AIRFLOW_SECRET_KEY -- A secret key for Airflow's Flask based webserver
AIRFLOW__CORE__FERNET_KEY -- A secret key to saving connection passwords in the DB

Debugging

Some useful docker tricks for development and debugging:

# Stop all docker containers:
docker stop $(docker ps -aq)

# Remove any leftover docker volumes:
docker volume rm $(docker volume ls -qf dangling=true)

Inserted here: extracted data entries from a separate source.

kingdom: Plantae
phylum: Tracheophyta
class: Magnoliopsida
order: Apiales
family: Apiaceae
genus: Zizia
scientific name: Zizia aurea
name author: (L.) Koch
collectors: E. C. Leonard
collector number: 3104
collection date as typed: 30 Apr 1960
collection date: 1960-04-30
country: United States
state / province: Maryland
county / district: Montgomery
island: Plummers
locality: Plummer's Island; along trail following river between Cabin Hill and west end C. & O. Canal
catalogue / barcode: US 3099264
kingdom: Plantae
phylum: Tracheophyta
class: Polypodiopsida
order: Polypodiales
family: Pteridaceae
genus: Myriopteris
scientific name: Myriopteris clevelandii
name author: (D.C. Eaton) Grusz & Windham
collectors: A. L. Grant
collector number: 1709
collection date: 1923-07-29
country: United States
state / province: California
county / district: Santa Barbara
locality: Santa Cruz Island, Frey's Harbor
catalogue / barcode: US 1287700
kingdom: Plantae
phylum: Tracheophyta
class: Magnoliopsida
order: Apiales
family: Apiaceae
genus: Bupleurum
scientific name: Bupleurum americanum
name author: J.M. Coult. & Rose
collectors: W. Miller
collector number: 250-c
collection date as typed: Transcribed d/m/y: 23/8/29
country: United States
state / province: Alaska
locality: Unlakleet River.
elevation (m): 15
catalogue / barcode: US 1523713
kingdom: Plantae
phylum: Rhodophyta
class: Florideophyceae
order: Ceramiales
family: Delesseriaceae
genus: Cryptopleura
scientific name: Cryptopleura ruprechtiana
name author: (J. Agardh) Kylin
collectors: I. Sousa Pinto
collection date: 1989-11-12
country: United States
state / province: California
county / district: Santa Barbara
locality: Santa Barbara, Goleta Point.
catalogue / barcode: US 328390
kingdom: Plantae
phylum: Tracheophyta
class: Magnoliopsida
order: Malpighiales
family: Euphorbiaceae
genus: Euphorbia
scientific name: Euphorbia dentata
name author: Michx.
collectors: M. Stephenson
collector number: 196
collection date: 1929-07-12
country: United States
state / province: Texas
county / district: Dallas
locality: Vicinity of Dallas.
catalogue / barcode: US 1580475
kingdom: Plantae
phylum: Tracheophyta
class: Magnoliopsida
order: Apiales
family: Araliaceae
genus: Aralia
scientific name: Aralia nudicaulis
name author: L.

# Purge docker volumes (helps with mysql container failing to start)
# Careful as this will purge all local volumes not used by at least one container.
docker volume prune

Triggering a task to re-run within the Airflow UI

Check if the task / run you want to re-run is visible in the DAG's Tree View UI
- For example, the main_summary DAG tree view.
- Hover over the little squares to find the scheduled dag run you're looking for.
If the dag run is not showing in the Dag Tree View UI (maybe deleted)
- Browse -> Dag Runs
- Create (you can look at another dag run of the same dag for example values too)
  - Dag Id: the name of the dag, for example, main_summary
  - Execution Date: The date the dag should have run, for example, 2018-05-14 00:00:00
  - Start Date: Some date between the execution date and "now", for example, 2018-05-20 00:00:05
  - End Date: Leave it blank
  - State: success
  - Run Id: scheduled__2018-05-14T00:00:00
  - External Trigger: unchecked
- Click Save
- Click on the Graph view for the dag in question. From the main DAGs view, click the name of the DAG
- Select the "Run Id" you just entered from the drop-down list
- Click "Go"
- Click each element of the DAG and "Mark Success"
- The tasks should now show in the Tree View UI
If the dag run is showing in the DAG's Tree View UI
- Click on the small square for the task you want to re-run
- Uncheck the "Downstream" toggle
- Click the "Clear" button
- Confirm that you want to clear it
- The task should be scheduled to run again straight away.